▶ Brief:
Line by line, retype the data exactly as it is given.

═══

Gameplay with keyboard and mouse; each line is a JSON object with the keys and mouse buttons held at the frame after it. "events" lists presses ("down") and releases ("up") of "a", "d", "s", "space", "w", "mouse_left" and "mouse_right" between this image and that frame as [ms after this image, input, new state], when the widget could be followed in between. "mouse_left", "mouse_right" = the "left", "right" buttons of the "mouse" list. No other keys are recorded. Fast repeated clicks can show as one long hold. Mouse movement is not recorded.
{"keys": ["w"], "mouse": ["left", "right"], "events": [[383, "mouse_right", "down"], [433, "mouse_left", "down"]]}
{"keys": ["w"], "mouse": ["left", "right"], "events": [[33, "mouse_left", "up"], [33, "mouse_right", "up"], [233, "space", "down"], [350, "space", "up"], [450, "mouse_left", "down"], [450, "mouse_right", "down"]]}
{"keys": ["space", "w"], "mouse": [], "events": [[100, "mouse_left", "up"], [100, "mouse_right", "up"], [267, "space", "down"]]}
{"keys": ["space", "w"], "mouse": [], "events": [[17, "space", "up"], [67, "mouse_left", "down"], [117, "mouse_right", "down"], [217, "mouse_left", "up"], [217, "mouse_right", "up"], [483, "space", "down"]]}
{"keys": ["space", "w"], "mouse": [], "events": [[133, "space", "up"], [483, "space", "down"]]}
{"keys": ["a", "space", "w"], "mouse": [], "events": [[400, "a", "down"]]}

═══

▶ Reply:
Gameplay with keyboard and mouse; each line is a JSON object with the keys and mouse buttons held at the frame after it. "events" lists presses ("down") and releases ("up") of "a", "d", "s", "space", "w", "mouse_left" and "mouse_right" between this image and that frame as [ms after this image, input, new state], when the widget could be followed in between. "mouse_left", "mouse_right" = the "left", "right" buttons of the "mouse" list. No other keys are recorded. Fast repeated clicks can show as one long hold. Mouse movement is not recorded.
{"keys": ["w"], "mouse": ["left", "right"], "events": [[383, "mouse_right", "down"], [433, "mouse_left", "down"]]}
{"keys": ["w"], "mouse": ["left", "right"], "events": [[33, "mouse_left", "up"], [33, "mouse_right", "up"], [233, "space", "down"], [350, "space", "up"], [450, "mouse_left", "down"], [450, "mouse_right", "down"]]}
{"keys": ["space", "w"], "mouse": [], "events": [[100, "mouse_left", "up"], [100, "mouse_right", "up"], [267, "space", "down"]]}
{"keys": ["space", "w"], "mouse": [], "events": [[17, "space", "up"], [67, "mouse_left", "down"], [117, "mouse_right", "down"], [217, "mouse_left", "up"], [217, "mouse_right", "up"], [483, "space", "down"]]}
{"keys": ["space", "w"], "mouse": [], "events": [[133, "space", "up"], [483, "space", "down"]]}
{"keys": ["a", "space", "w"], "mouse": [], "events": [[400, "a", "down"]]}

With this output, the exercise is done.